## What is expected
Give the records again word for word. Leave every picture out.

## The records

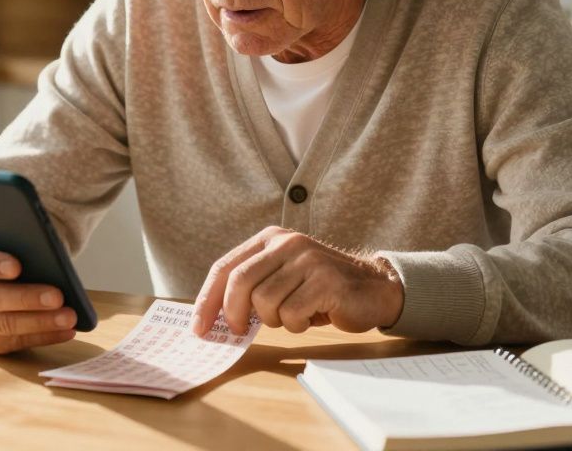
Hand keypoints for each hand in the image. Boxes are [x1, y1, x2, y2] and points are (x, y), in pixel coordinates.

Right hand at [0, 243, 78, 353]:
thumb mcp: (2, 240)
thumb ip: (19, 243)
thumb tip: (51, 256)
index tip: (17, 266)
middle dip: (26, 299)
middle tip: (58, 297)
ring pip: (2, 325)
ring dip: (39, 322)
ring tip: (69, 318)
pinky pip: (13, 342)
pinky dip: (43, 337)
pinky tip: (66, 331)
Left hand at [191, 226, 403, 336]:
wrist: (373, 288)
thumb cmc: (319, 289)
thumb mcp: (282, 277)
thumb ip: (251, 286)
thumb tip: (213, 318)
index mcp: (270, 239)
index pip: (225, 267)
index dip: (207, 299)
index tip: (198, 327)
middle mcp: (287, 244)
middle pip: (239, 282)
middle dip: (233, 314)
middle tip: (239, 331)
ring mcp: (307, 260)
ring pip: (266, 302)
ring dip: (276, 320)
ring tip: (294, 315)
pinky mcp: (326, 281)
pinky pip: (292, 314)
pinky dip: (297, 325)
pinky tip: (312, 317)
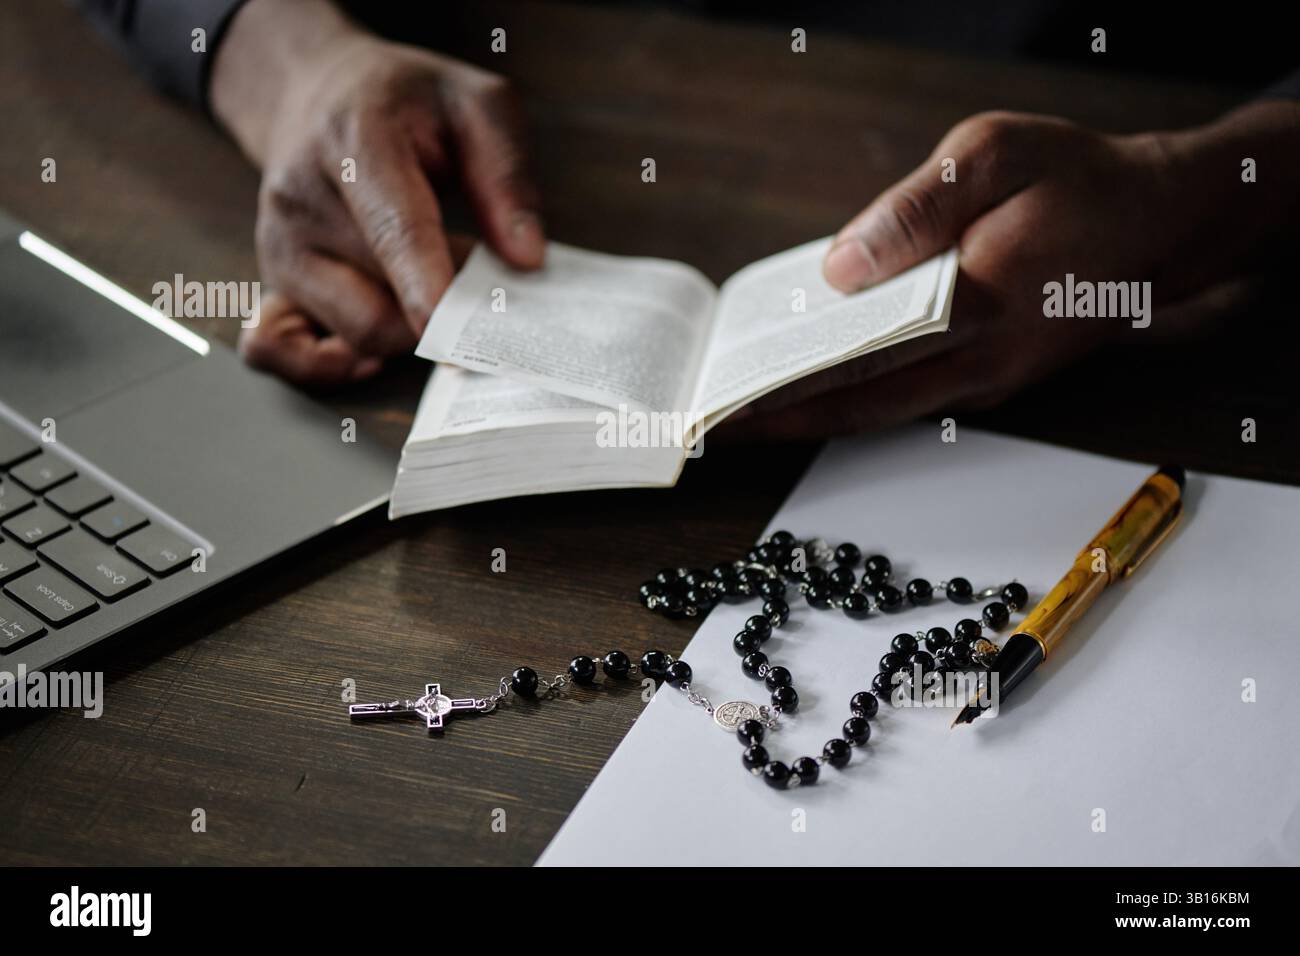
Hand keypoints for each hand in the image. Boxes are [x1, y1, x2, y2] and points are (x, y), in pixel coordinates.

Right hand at [212, 0, 544, 385]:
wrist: (317, 90)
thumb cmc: (404, 101)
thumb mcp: (474, 104)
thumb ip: (507, 175)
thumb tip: (526, 258)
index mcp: (353, 142)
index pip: (395, 231)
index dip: (429, 290)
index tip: (461, 336)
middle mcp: (302, 199)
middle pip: (379, 301)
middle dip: (444, 311)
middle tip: (475, 276)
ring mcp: (280, 245)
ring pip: (354, 332)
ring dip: (407, 331)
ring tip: (432, 286)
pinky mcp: (271, 278)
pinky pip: (279, 350)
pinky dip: (324, 364)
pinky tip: (366, 351)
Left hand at [726, 100, 1299, 440]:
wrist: (1161, 221)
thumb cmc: (1080, 178)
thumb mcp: (995, 156)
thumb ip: (915, 212)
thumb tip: (839, 268)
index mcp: (978, 309)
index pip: (862, 364)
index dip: (789, 391)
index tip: (729, 406)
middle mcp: (981, 364)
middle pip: (863, 405)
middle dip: (784, 419)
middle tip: (716, 423)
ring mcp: (989, 380)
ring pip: (885, 409)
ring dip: (816, 413)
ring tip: (746, 407)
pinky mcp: (991, 376)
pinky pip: (910, 393)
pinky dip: (857, 394)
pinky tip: (812, 378)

## Task result
Hand keypoints for each hand in the image. Boxes are [x1, y1, x2, y2] and points are (x, y), in pixel coordinates.

Right hand at [0, 243, 78, 353]:
thumb mcp: (2, 240)
thumb ip: (19, 243)
thumb tip: (51, 256)
index tip: (17, 266)
middle dip: (26, 299)
middle tip: (58, 297)
ring pip: (2, 325)
ring dip: (39, 322)
ring tip: (69, 318)
pinky pip: (13, 342)
pinky dip: (43, 337)
pinky tip: (66, 331)
Left hand at [191, 226, 403, 336]:
wrist: (373, 288)
thumb cmc: (319, 289)
thumb mcp: (282, 277)
thumb ip: (251, 286)
thumb tip: (213, 318)
index mcp: (270, 239)
index pip: (225, 267)
index dip: (207, 299)
index tip: (198, 327)
middle mcp: (287, 244)
middle pip: (239, 282)
middle dip: (233, 314)
middle tip: (239, 331)
ring mcp: (307, 260)
ring pip: (266, 302)
ring dip: (276, 320)
ring tip: (294, 315)
pinky mcp: (326, 281)
pinky pip: (292, 314)
pinky dip: (297, 325)
pinky tip: (312, 317)
Hand keypoints for each hand in the image. Boxes are [x1, y1, x2, y2] and points are (x, y), in pixel coordinates.

Right hand at [212, 0, 544, 385]:
wrist: (317, 90)
thumb cmc: (404, 101)
thumb mcp: (474, 104)
thumb ip: (507, 175)
thumb tip: (526, 258)
index mcp: (353, 142)
index pip: (395, 231)
index dip: (429, 290)
index tip: (461, 336)
middle mcp: (302, 199)
middle pip: (379, 301)
middle dip: (444, 311)
middle tip: (475, 276)
ring mcp: (280, 245)
ring pip: (354, 332)
ring dip: (407, 331)
ring tip: (432, 286)
pinky mcp: (271, 278)
pinky pip: (279, 350)
pinky dip: (324, 364)
pinky tip: (366, 351)
Left hand at [726, 100, 1299, 440]:
wrist: (1161, 221)
thumb cmc: (1080, 178)
thumb mcp: (995, 156)
thumb ip: (915, 212)
thumb tip: (839, 268)
index mcp: (978, 309)
index pip: (862, 364)
index dip: (789, 391)
index tip: (729, 406)
middle mcp: (981, 364)
middle pip: (863, 405)
middle dip: (784, 419)
middle tip: (716, 423)
ring mcp: (989, 380)
ring pip: (885, 409)
ring dip: (816, 413)
ring tip: (746, 407)
pinky mcp: (991, 376)
pinky pip: (910, 393)
pinky dip: (857, 394)
pinky tip: (812, 378)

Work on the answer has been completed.